Como todo judío, Jesús frecuenta el templo y lo venera. Pero los evangelios están también de
acuerdo en recordar que, como los profetas, Jesús criticó el templo (Mt 21,12-13; Mc 11,15-
19; Lc 19,45-48; Jn 2,14-16). Frente al orgullo de los discípulos por la grandiosidad del templo
(“¡Maestro, mira qué piedras y qué edificios!”), replica; “¿Véis esos grandes edificios? No
quedará aquí piedra sobre piedra; todo será destruido” (Mc 13,1-2). Su crítica del templo fue
una de las acusaciones que se le hicieron en el proceso (Mc 14,58). También la primera
comunidad de Jerusalén acepta pacíficamente el templo y lo frecuenta (He 2,46): “Todos los
días acudían juntos al templo”. Pero Esteban (He 7), portavoz del grupo de los helenistas,
asumió una posición muy crítica, recogiendo la polémica de los profetas (Is 66,1-2).
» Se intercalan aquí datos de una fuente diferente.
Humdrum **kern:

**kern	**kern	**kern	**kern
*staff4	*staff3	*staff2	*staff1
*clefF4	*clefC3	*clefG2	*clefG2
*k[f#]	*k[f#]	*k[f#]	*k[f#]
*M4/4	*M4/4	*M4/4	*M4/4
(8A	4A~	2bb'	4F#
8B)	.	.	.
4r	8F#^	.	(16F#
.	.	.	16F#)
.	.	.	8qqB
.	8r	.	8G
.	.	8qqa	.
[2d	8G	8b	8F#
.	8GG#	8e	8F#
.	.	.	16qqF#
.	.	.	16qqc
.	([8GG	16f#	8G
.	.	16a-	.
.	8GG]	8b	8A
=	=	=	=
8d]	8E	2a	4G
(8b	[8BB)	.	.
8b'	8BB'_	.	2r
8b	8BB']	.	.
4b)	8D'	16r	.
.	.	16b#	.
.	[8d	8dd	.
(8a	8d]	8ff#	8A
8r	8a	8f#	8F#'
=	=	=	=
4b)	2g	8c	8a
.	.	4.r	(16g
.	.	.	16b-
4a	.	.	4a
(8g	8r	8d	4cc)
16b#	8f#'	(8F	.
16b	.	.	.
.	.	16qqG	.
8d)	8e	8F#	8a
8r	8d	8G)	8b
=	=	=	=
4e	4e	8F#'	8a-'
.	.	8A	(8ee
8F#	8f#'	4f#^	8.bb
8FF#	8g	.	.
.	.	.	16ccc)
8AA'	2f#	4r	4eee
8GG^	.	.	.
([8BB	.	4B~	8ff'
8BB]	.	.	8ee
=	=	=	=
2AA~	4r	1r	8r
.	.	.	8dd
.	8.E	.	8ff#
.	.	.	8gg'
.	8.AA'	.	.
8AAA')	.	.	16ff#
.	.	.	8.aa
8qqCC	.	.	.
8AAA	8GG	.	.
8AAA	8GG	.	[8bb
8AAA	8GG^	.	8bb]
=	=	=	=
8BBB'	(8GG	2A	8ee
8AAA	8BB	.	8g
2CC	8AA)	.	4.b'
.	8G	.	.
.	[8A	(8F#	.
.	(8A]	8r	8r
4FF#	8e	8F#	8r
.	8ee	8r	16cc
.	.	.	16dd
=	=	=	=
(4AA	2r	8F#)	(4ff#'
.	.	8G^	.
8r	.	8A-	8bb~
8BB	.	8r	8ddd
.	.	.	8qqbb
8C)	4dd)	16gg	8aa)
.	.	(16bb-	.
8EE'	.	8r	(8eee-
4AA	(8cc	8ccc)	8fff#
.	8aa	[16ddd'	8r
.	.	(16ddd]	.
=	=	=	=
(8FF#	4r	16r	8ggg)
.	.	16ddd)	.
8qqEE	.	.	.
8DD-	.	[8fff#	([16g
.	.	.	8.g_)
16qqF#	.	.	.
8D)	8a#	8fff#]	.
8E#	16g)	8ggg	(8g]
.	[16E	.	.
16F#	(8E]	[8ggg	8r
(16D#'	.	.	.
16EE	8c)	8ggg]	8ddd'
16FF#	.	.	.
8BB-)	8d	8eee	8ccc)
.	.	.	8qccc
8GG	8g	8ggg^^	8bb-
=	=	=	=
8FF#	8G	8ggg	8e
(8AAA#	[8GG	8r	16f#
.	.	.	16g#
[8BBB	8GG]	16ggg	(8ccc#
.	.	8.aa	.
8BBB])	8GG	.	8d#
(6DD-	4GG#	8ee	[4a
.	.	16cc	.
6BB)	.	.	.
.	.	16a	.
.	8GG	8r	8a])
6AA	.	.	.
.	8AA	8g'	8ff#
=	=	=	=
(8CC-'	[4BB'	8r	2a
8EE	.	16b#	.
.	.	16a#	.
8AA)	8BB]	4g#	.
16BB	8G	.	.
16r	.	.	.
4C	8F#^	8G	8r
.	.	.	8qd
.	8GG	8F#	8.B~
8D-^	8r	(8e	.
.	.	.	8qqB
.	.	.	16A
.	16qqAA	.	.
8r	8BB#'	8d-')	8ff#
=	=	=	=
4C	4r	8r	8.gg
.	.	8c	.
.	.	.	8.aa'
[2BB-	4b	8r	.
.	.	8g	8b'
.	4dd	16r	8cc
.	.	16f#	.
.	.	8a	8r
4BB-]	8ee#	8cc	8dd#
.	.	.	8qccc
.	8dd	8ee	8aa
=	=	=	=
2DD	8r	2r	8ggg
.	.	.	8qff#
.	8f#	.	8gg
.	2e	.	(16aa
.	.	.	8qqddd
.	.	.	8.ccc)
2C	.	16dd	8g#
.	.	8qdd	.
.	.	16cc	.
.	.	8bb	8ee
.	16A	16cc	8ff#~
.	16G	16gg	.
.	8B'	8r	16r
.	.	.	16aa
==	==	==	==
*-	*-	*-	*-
Esta actitud dialéctica, mezcla de aceptación y de crítica, no se sale, sin embargo, del ámbito
veterotestamentario. Hemos visto que una dialéctica semejante estaba ya presente en la
predicación de los profetas. El gran giro tiene lugar cuando se abre camino la conciencia de
que el verdadero espacio de la presencia de Dios entre los hombres no es ya el templo de
Jerusalén, sino el “cuerpo” de Cristo (Jn 2,21; 1,14). El templo de Jerusalén era su signo
prefigurativo (Heb 9). La mujer de Samaria quiere conocer el verdadero lugar del culto:
¿Jerusalén o el Garizín? (Jn 4,23-24); pero se trata de una pregunta que ha perdido ya todo
valor: “Se acerca la hora en que ni en este monte ni en Jerusalén adoraréis al Padre… Llega la
hora, y en ella estamos, en que los verdaderos adoradores adorarán al Padre en espíritu yen
verdad”: con la venida de Cristo han perdido su significado los antiguos lugares de culto; el
verdadero lugar de la presencia de Dios son Cristo y el Espíritu: “Adorar al Padre en Espíritu y
en verdad es adorar al Padre en el Cristo verdad, bajo la iluminación y la inspiración del
Espíritu de verdad”

Pablo repite que el templo de Cristo es la comunidad, unida a Cristo hasta el punto de
constituir su cuerpo: “En él todo el edificio, perfectamente ensamblado, se levanta para
convertirse en un templo consagrado al Señor: por él también vosotros estáis integrados en el
edificio, para ser mediante el Espíritu morada de Dios” (Ef 2,21-22). No sólo la comunidad, sino
cada cristiano es el templo de Dios (lCor 6,19-20).

La última palabra del NT sobre el templo es la sorprendente visión del / Apocalipsis (21,22), en
la que se describe la ciudad celestial sin templo alguno: “No vi en ella ningún templo, porque
su templo es el Señor, Dios todopoderoso, y el cordero”. La nueva ciudad está en comunión
perfecta con Dios; una comunión directa, transparente, sin velos ni mediaciones. A Dios no se
le encuentra a través de algo, sino cara a cara. Han caído los símbolos, que al mismo tiempo
revelan y esconden, y Dios está delante.